I Would Not Trade My Failures for Anything
The dictionary defines “failure” as “lack of success; a defeat.” If you look at my life, I’ve been through my share of those experiences.
During my second year at the University of Washington, I had to withdraw from school due to an unforeseen family hardship; I worked two restaurant jobs to support my family. In 2008, I suffered a brain aneurysm and found the strength—physically, spiritually and emotionally—to survive. After 23 years, my first marriage ended in a painful divorce. And, throughout my working life, I’ve lost more jobs than I care to mention.
From these experiences, I’ve gained resilience, empathy, and perspective that I wouldn’t trade for anything. When you almost lose everything, you realize how precious life is and what you want out of it. You fight to create the world you want and surround yourself with people who lift you up and encourage you every day. You realize that success is defined by you—and only you.
As a working mother, I’ve often felt guilty after leaving my kids at daycare.

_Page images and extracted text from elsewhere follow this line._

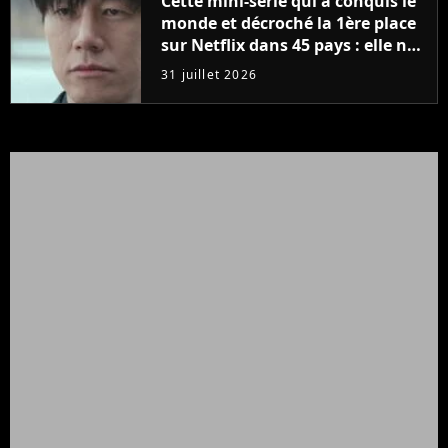
Cette mini-série qui a conquis le
monde et décroché la 1ère place
sur Netflix dans 45 pays : elle ne
compte que 10 épisodes et c'est
31 juillet 2026
un phénomène mondial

I’d occasionally sob my way to work, thinking I may be the worst mom in the world. At the end of the day, while they were getting their baths, I would clean the house and fix dinner. My kids, who wanted my complete attention, would ask, “Why are you cleaning?” And I would reply in a tired, but undefeated voice, “Because someone has to do it.” While this time could have led me to feel like a failure, it was, instead, an opportunity to appreciate accomplishment in the face of adversity.
I’ve also learned that without failure or setbacks, I would not have tried new things. If I had not been unhappy in my job, would I have opened my own business? If I had not suffered a brain aneurysm, would I have been motivated to enter and complete a marathon—and nearly 50 half-marathons—or become a triathlon coach?
(By the way, when my neurosurgeon repaired my aneurysm, my only regret is that he didn’t implant a chip that enabled me to play the piano, create intricate algorithms, and speak numerous languages. Or, at least, paint within the lines—on occasion.)
So yes, I would not trade my failures for anything. Out of these failures have come successes. You need to be patient with yourself, find your definition of success, and not let anyone else define it for you.